東洋初のロボットといわれる「学天則」の復元模型。オリジナルは大阪毎日新聞の学芸顧問で生物学者でもあった西村眞琴が製作し、動力源に圧縮空気を用い、生き物らしい動きを目指して作られた。1928年から各地を巡回したが、ドイツに渡った後に行方不明になったとされ、オリジナルは現存しない。本資料は現存する少ない資料を元に、当館学芸員が2008年に復元したものである。

光電子増倍管(2点)

受入番号:1994-1266 2001-51

ニュートリノという素粒子を検出するために使われるもの。岐阜県にある検出器「カミオカンデ」で使用されたもの(左)と「スーパーカミオカンデ」で使われていたもの(右)。

トランジスタラジオ リージェンシーTR-1 (1954年)

受入番号:1998-32

世界初のトランジスタ式のラジオ。テキサス・インスツルメンツ社製の接合型トランジスタを4個使用している。1950年代前半、世界でトランジスタ式ラジオの量産をめざした開発がさかんに行われたが、本機がその先駆けとなった。

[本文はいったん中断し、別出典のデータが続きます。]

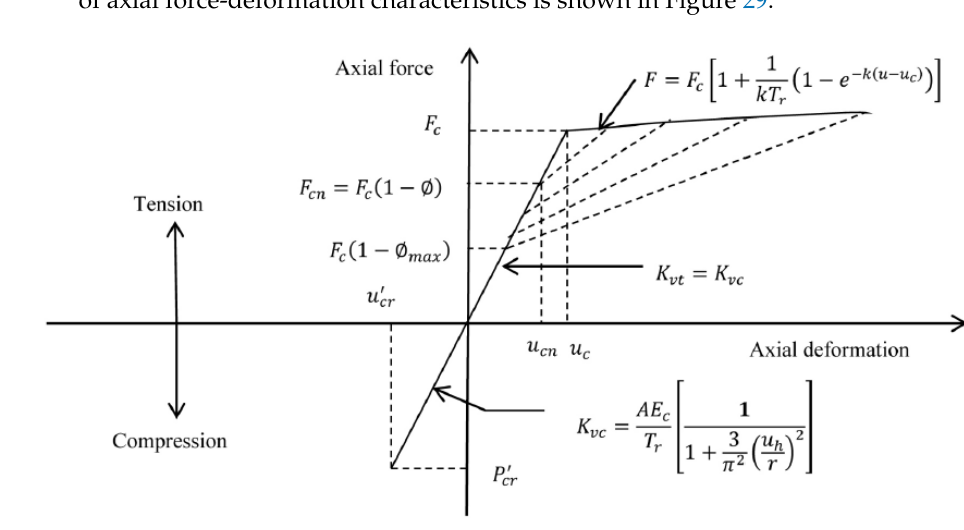
Figure 29. Variation of axial force and stiffness characteristics [116] .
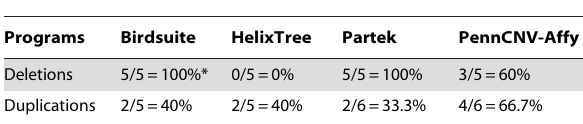
Table 6. Positive predictive value for rare CNVs of each program, based on qPCR validation of their program-specific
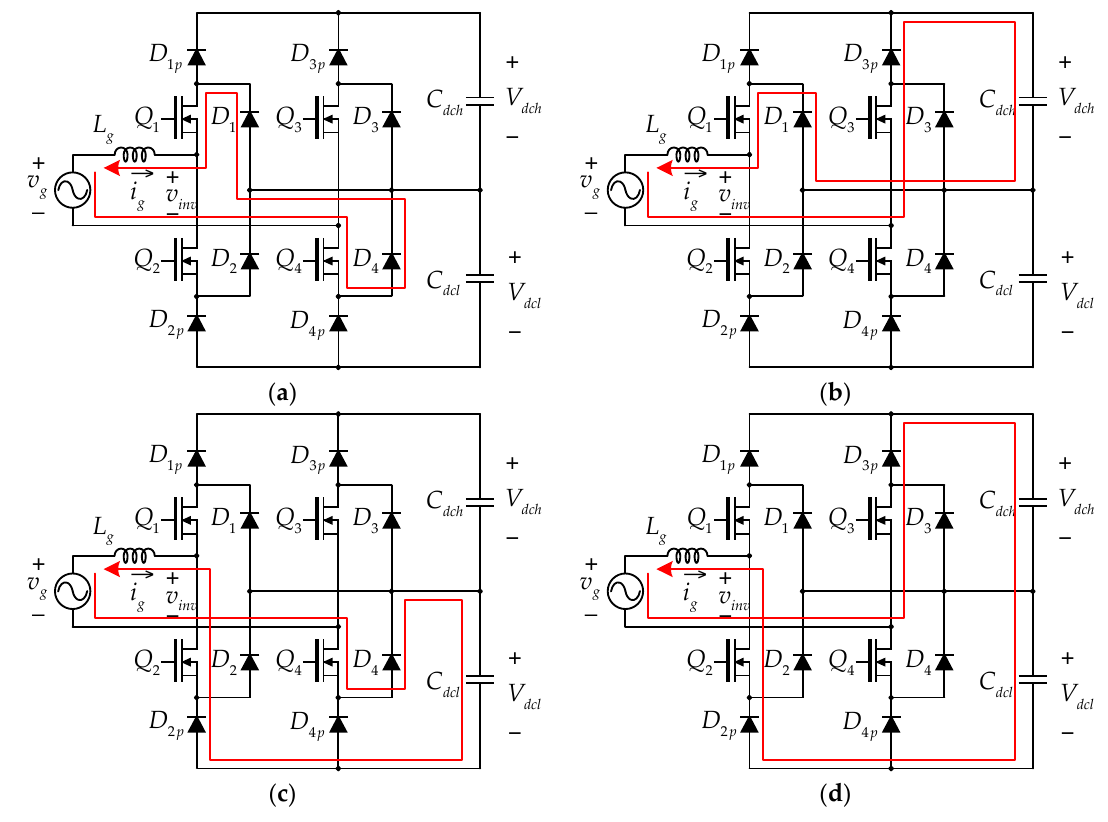
Figure 5. Operation modes of the three-level PFC converter under i g < 0. ( a ) Q = (1,1,1,1); ( b ) Q = (1,1,1,0); ( c ) Q = (0,1,1,1); ( d ) Q = (0,1,1,0). Table 2 summarizes the relationship between the switching functions and the pole voltages including all cases. If V dcl and V dch are well balanced, so that their magnitudes are the same as V dc , the PFC converter has five levels in total: − 2 V dc , − V dc , 0 V, V dc , and 2 V dc . It is well-known that carrier-based modulation strategies are simple, and much research has been conducted for the carrier-based pulse-width-modulation strategies in NPC applications [33–35]. Hence, a simple carrier-based method is employed in this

トランジスタテレビ SONY TV8-301 (1960年)

受入番号:2008-23

8インチのブラウン管式白黒テレビ。世界初のオールトランジスタテレビで、小型化、軽量化が図られ、本体上部には取っ手が付けられているなど、持ち運びと個人ユースが意識された作りとなっている。

タイガー計算器 (1960年頃)

受入番号:1994-1204

手回し式の計算機。本体は歯車等を組み合わせたもので、ハンドルを回すことにより、さまざまな計算を行うことができる機械。タイガー計算器は国産の機械式計算機で、1920年代から1970年頃に広く市販され普及した。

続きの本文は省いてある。